##### DATA SECTION #####
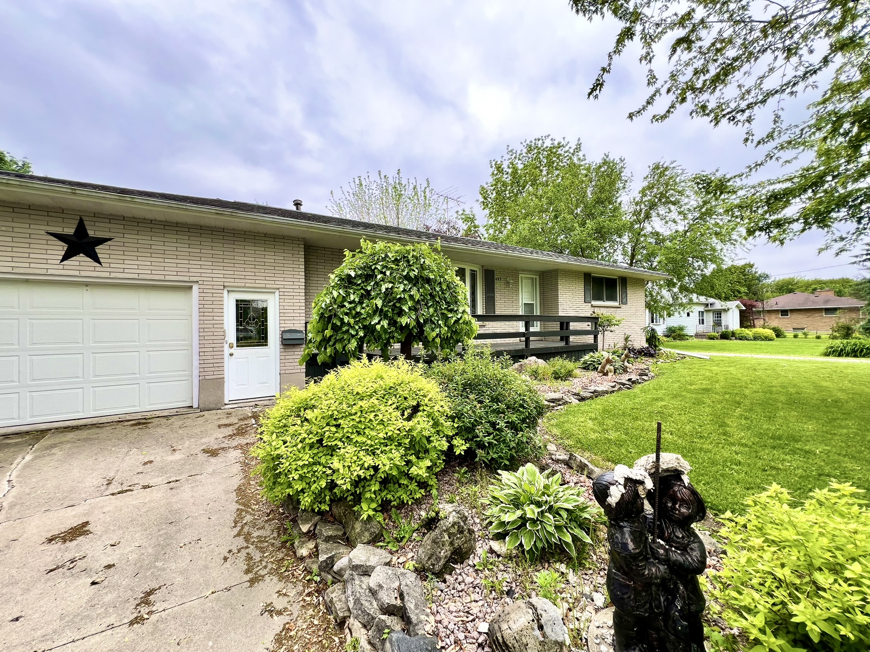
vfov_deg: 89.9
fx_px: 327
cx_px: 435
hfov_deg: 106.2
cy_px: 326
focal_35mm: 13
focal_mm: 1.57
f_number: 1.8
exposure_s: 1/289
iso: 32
#####
_EXERCISE BRIEF_
Set down all of the entries exactly as they stand, without any image.

_SOLUTION TO THE EXERCISE_
vfov_deg: 89.9
fx_px: 327
cx_px: 435
hfov_deg: 106.2
cy_px: 326
focal_35mm: 13
focal_mm: 1.57
f_number: 1.8
exposure_s: 1/289
iso: 32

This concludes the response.